BESUCHERSCHULE d 7

Die Hässlichkeit des Schönen - Spaziergänge Tempelgänge Paradegänge

Besucherschule zur d7 | Titelseite
Klappentext, bibliografische Angaben oder Entsprechendes

Fotos: Lothar Koch. Verantw.: Walter Spötter
Besucherschule zur Documenta 7: Die Hässlichkeit des Schönen

  • Spaziergänge durch die Ausstellung – Im Gehen sehen
  • Tempelgänge in der Documenta – Im Sehen verstehen
  • Paradegänge zur d 7 – Im Verstehen weggehen

Seite im Original: 92

30 Salome

Er wurde umgehängt, stärker vereinzelt; hoffentlich nur, damit die Neue Galerei auch noch etwas Gutes bekam. Außerdem hing er neben Dokoupil-Schnabel besser als jetzt vor der hohlen Gipserei von Christians. Dem hilft das auch nichts mehr, aber Salome schadet es.
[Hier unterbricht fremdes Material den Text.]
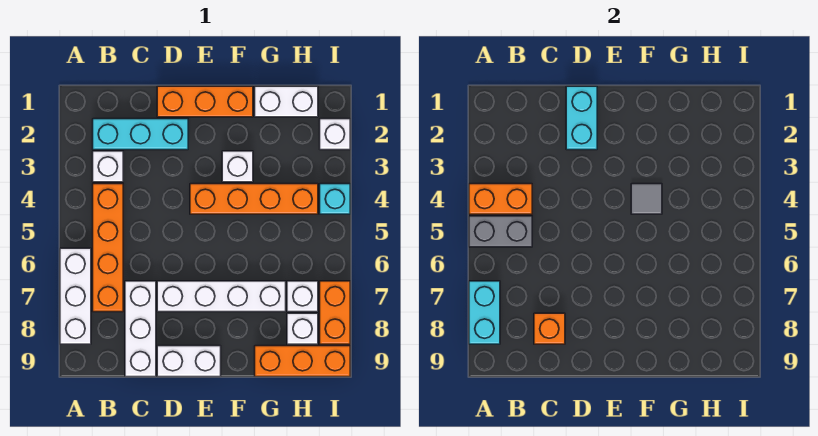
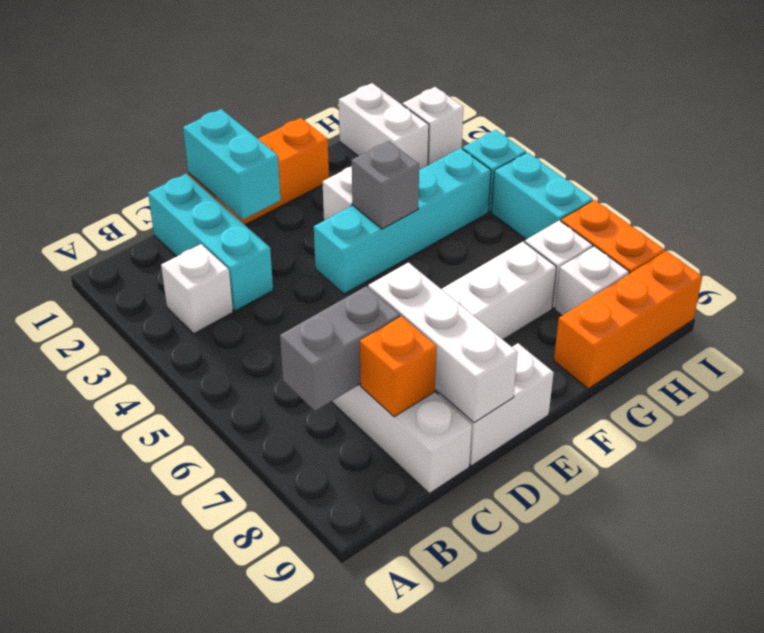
orange 1x2 brick [469,184,532,214] -> none
grey 1x2 brick [469,216,532,247] -> grey 1x2 brick moved to [280,286,400,411]
white 1x3 brick [60,248,91,344] -> white 1x3 brick moved to [368,262,518,423]
cyan 1x2 brick [469,281,500,344] -> cyan 1x2 brick moved to [491,152,593,239]
cyan 1x3 brick [93,119,188,150] -> cyan 1x3 brick turned to [148,174,273,311]
orange 1x4 brick [93,184,123,312] -> none
orange 1x4 brick [190,184,318,214] -> cyan 1x4 brick [314,148,491,294]
grey 1x1 tile [631,184,662,214] -> grey 1x1 brick [352,141,419,229]
white 1x2 brick [255,86,318,117] -> white 1x2 brick turned to [339,83,429,170]

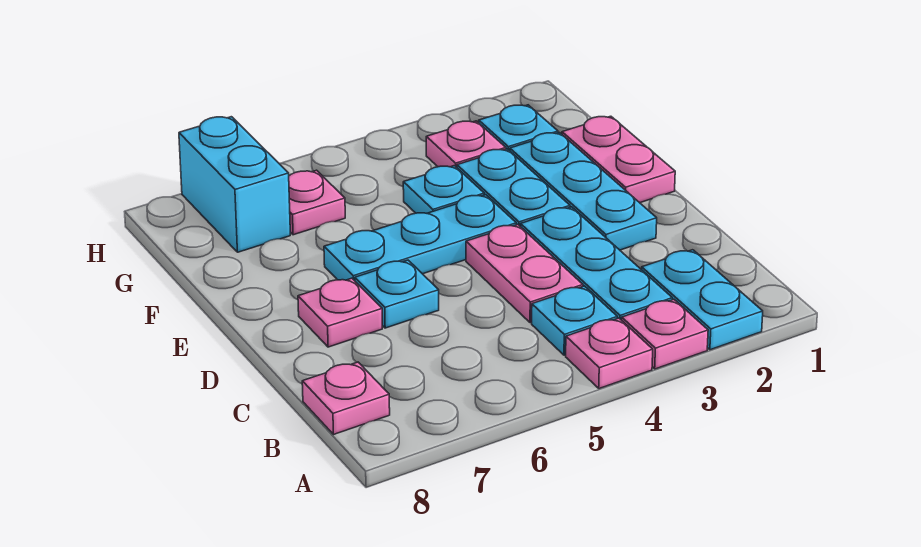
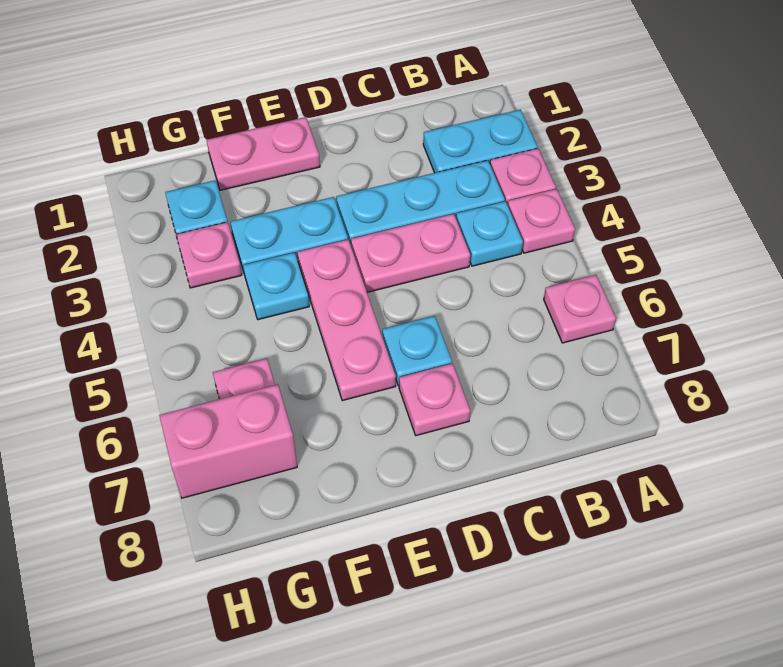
pink 1x1 plate [302,362,390,434] -> pink 1x1 plate moved to [544,275,616,343]
cyan 1x3 plate [510,133,657,250] -> none
cyan 1x3 plate [324,195,516,281] -> pink 1x3 plate [297,239,396,401]
cyan 1x2 brick [179,117,290,252] -> pink 1x2 brick [159,384,297,498]

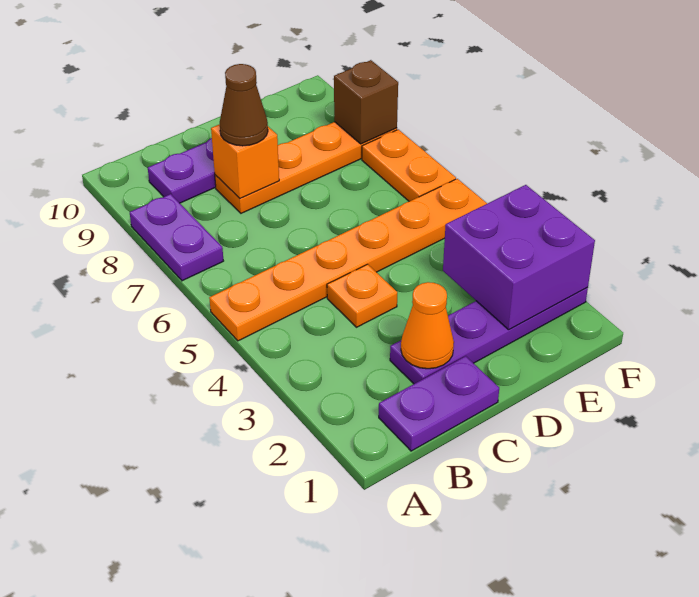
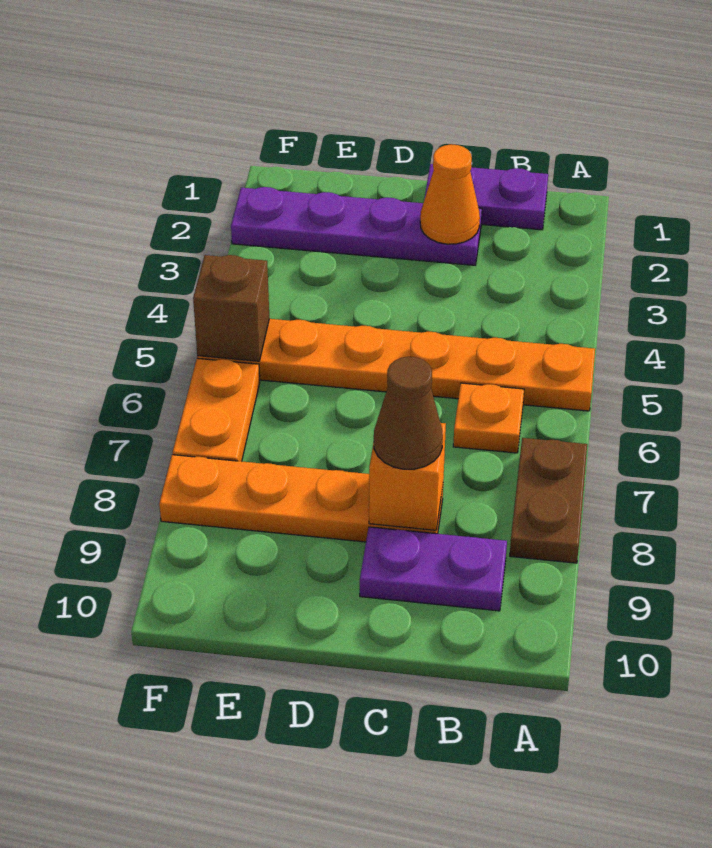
purple 1x2 plate [130,194,223,281] -> brown 1x2 plate [510,438,587,563]
orange 1x1 plate [327,264,397,327] -> orange 1x1 plate moved to [453,383,524,453]
purple 2x2 brick [443,185,595,330] -> none
brown 1x1 brick [334,60,398,144] -> brown 1x1 brick moved to [193,255,269,361]

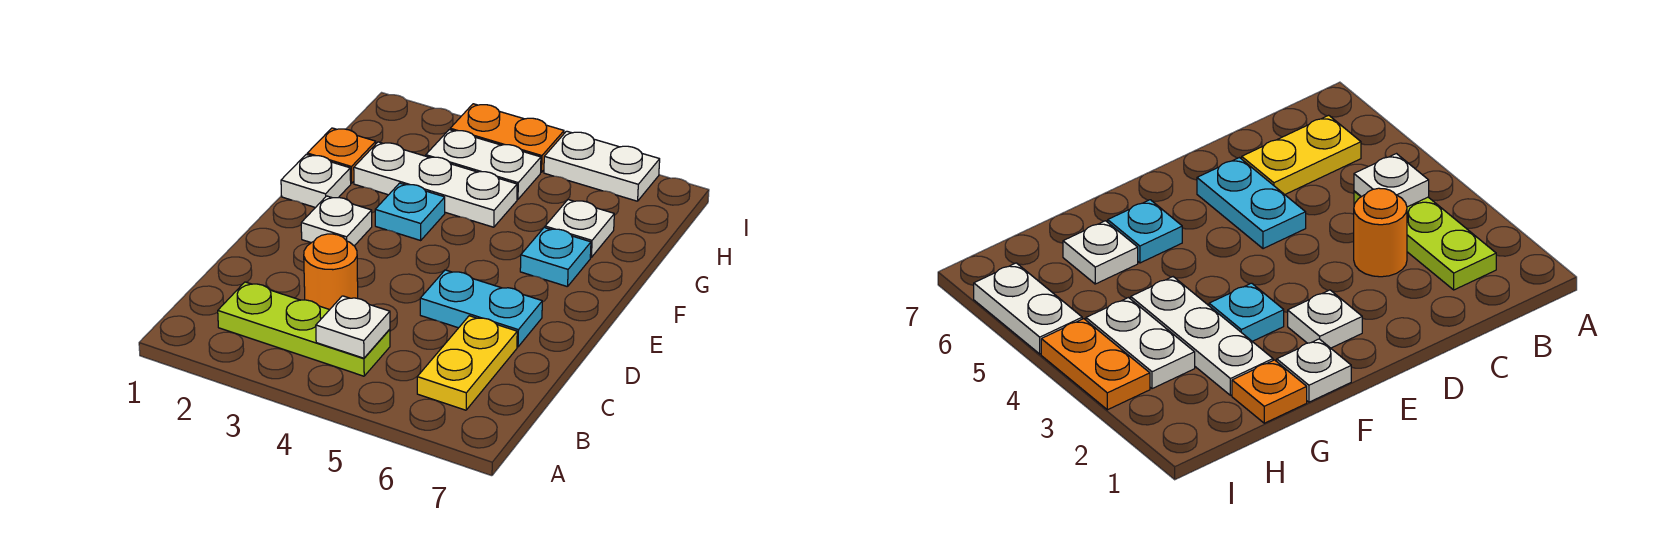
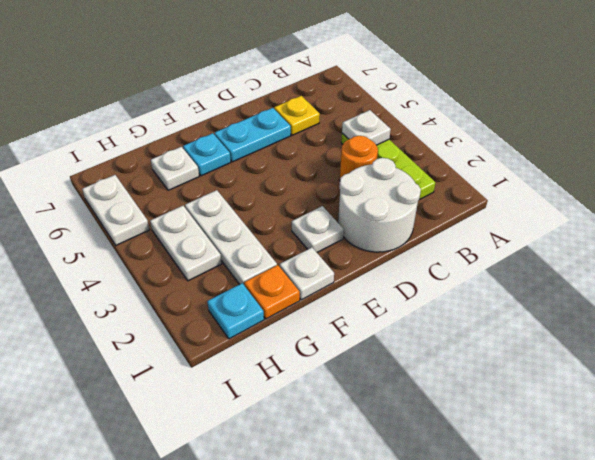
yellow 1x2 plate [417,316,517,410] -> yellow 1x1 plate [274,96,320,135]
none -> white 2x2 round brick [338,158,421,252]
cyan 1x2 plate [420,270,542,347] -> cyan 1x2 plate turned to [215,108,291,162]
cyan 1x1 plate [375,183,445,240] -> cyan 1x1 plate moved to [207,283,264,339]
orange 1x2 plate [450,104,564,172] -> none

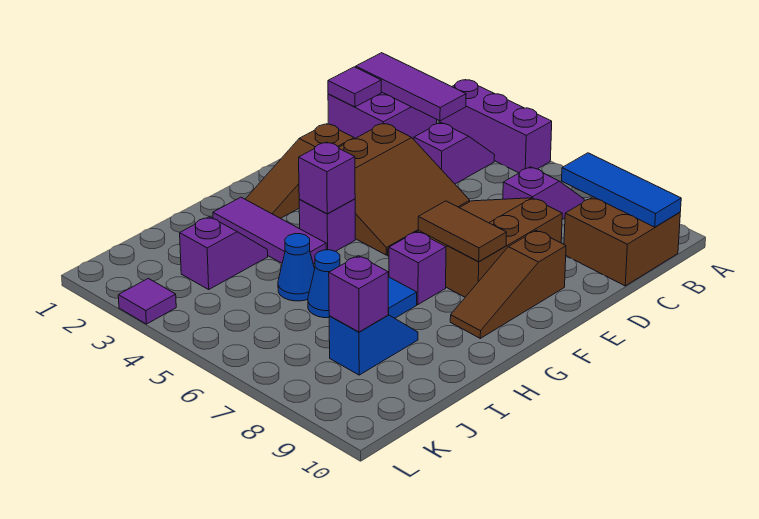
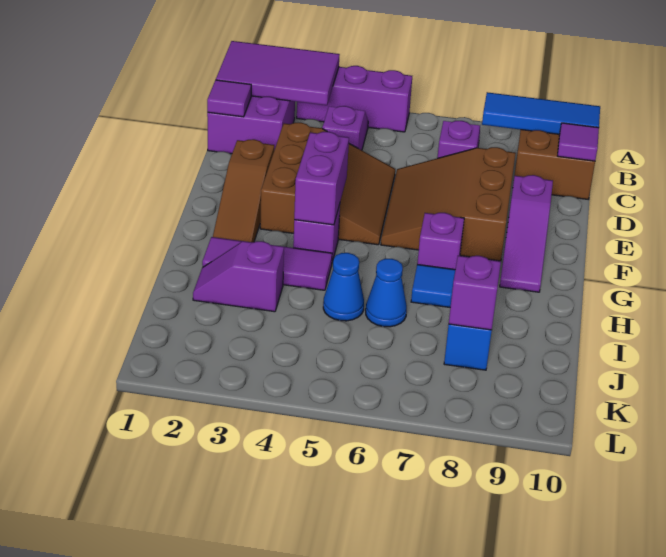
purple 1x3 tile [356,53,466,121] -> purple 2x3 tile [216,41,340,105]
brown 1x3 slope [450,231,566,338] -> purple 1x3 slope [500,175,553,292]
brown 1x2 tile [418,201,506,262] -> none
purple 1x1 brick [299,142,355,214] -> purple 1x2 brick [294,132,349,225]
purple 1x2 slope [180,217,268,289] -> purple 1x2 slope turned to [193,241,284,312]
purple 1x1 tile [118,278,176,324] -> purple 1x1 tile moved to [557,123,599,161]

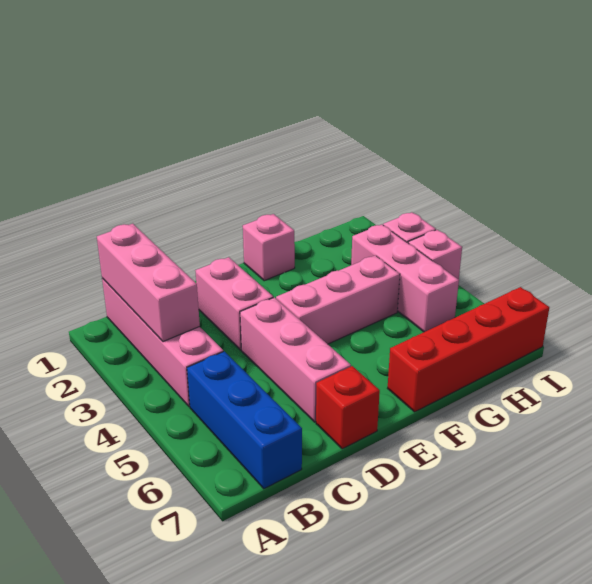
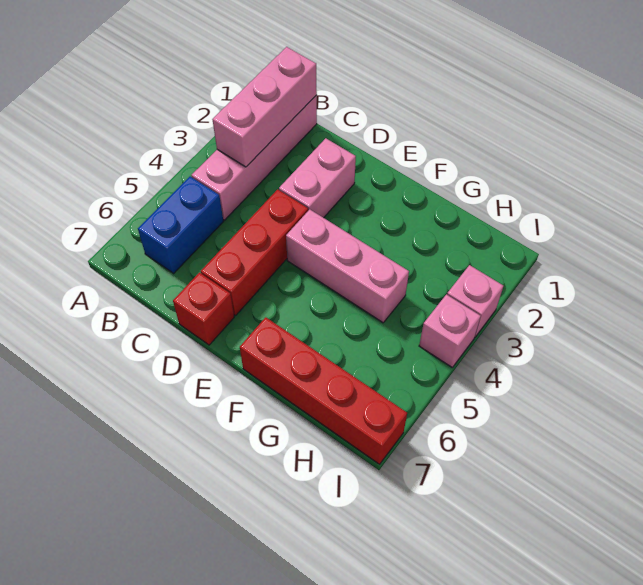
blue 1x3 brick [187,351,302,489] -> blue 1x2 brick [138,176,223,273]
pink 1x3 brick [240,297,351,422] -> red 1x3 brick [201,189,308,316]
pink 1x1 brick [243,214,295,281] -> none
pink 1x3 brick [351,224,459,332] -> none

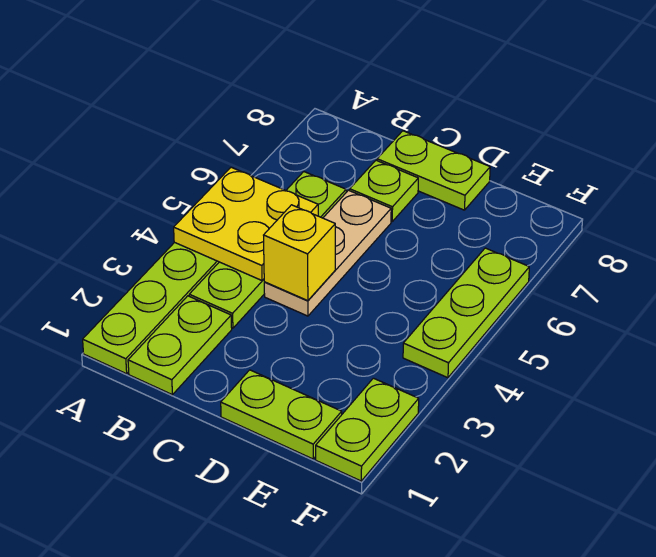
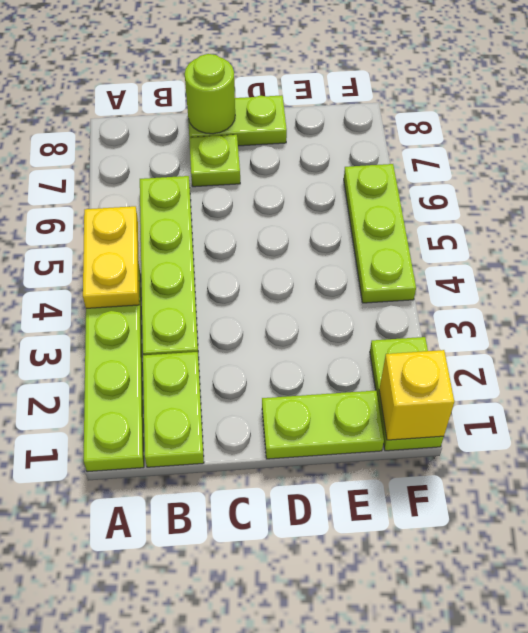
yellow 2x2 plate [174,167,318,280] -> yellow 1x2 plate [83,206,139,308]
tan 1x3 plate [264,190,391,316] -> none
yellow 1x1 brick [264,205,335,301] -> yellow 1x1 brick moved to [379,350,454,440]
none -> lime 1x1 round brick [185,54,235,134]

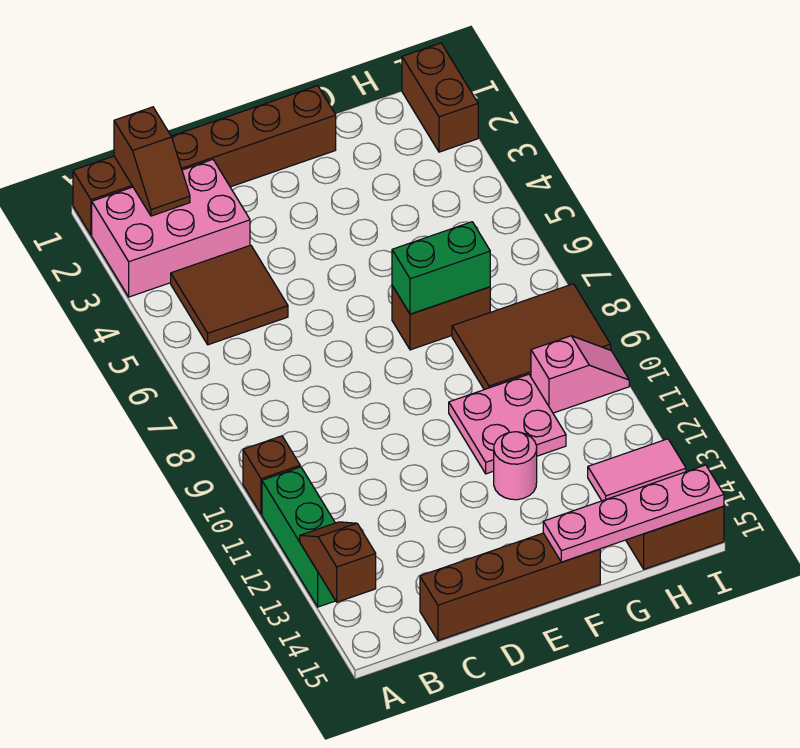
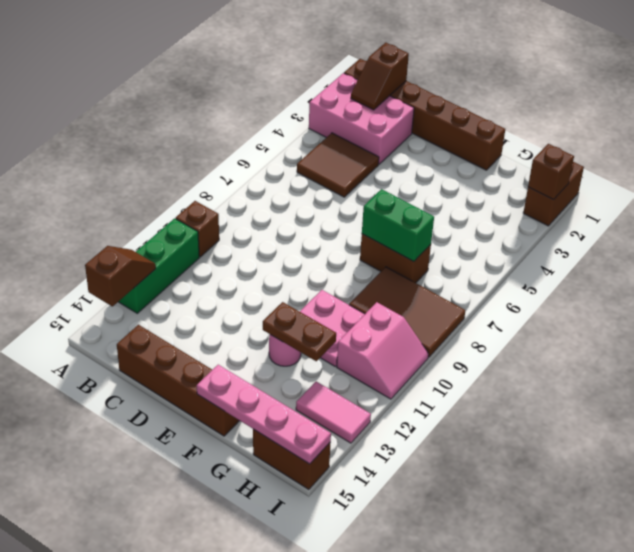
none -> brown 1x2 plate [263,302,336,361]
pink 1x2 slope [531,336,629,413] -> pink 2x2 slope [337,302,429,399]
none -> brown 1x1 brick [528,144,574,200]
Natürlich könnte das auch zeigen, was zu beweisen war, daß nämlich nicht viel dran sei an diesen Jungen und einem ihrer allgemein herausgehobenen Vertreter. War das der Zweck der Übung? Es beweist eher, daß man aus ausstellungspolitischen Gründen die jungen Wilden einlud; man war nicht überzeugt, aber durch die Verhältnisse genötigt.
Immer wieder haben wir bei Gelegenheit auf eines unserer Themen hingewiesen, das jetzt hier mit Bezug auf Salome noch einmal beigezogen werden soll. Nichts zeigt sich seit zehn Jahren so deutlich wie der Grundirrtum der Moderne. Malen auf das Bearbeiten von Flächen mit Farbe beschränken zu wollen, um die Eigengesetzlichkeit der Malerei gegenüber allen anderen künstlerischen Handlungsformen zu betonen, war ein historisch zwar verständlicher aber erfolgloser Versuch. Das Auge ist unteilbar; der Gesichtssinn beherrscht weitgehend auch die anderen Sinne. Zwar lassen sich die natürlich wie kultürlich antrainierten Kooperationen der Sinne voneinander abkoppeln. Im Traum geschieht das automatisch, in den Erkenntnisakten systematisch. Aber es muß immer wieder zu (allerdings leistungsfähigeren) Neukoppelungen kommen. Die Wahrnehmungen von Raum, Fläche, Farbe, Form, Volumen etc. kooperieren immer, ob man will oder nicht. Da kann man nur variieren, auf welche Weise sie bei einer bestimmten, von einem Bild gestellten Aufgabe kooperieren sollen. Farbe erzwingt selbst dann Verräumlichung der Vorstellung, wenn sie plattgewalzt und völlig gleich verteilt erscheint.
Die von der Natur unseres Auges erzwungene Verräumlichung zieht nicht zwangsläufig nur eine einzige mögliche Auffassung vom Bild als Raum (hinter und vor der Leinwand) nach sich.
Salomes Bewegungsmotive (hier das Schwingen – in dem großen Bild, das jetzt in der Neuen Galerie hängt, ist es die Bewegung einer Gruppe von Menschen bei der Strandgymnastik) geben einen Hinweis: eine Bewegung von links nach rechts in einem Bild könnte auf einer Ebene bleiben. Eine Bewegung von vorn nach hinten oder umgedreht durchschneidet und verknüpft viele Raumebenen des Bildes. In solcher Bewegung kann die hinterste Ebene bis weit vor das Bild herausschwingen. Diese Verräumlichung in der Bewegung ist kennzeichnend für Positionen der Jungen. Die Bewegungsformen schaffen nicht nur dynamische Räume, pulsierende, atmende. Der Raum wird ständig gewandelt in der Durchdringung von Tiefe und Vorvordergrund; die Raumschichten sind so zahlreich, wie Farbwerte und Flächenformen geschichtet, überschnitten und verlagert werden können.
Selbst wenn Farbe und Formen, Körper und Flächen im Bilde keinen Hinweis auf die Schwerkraft als Koordinate geben, wenn Bilder also völlig abstrakt sind, bleibt das betrachtende Auge, soweit es nicht rotiert und also gar nichts sieht, durch die Schwerkrafterfahrung des Betrachters räumlich fest koordiniert. Die Arbeiten von Salome sind dafür ein guter Beleg, und ihre räumliche Vielschichtigkeit hat kaum ein anderer bisher erreicht. Die Kubisten natürlich ausgenommen, aber die gingen ganz anders vor.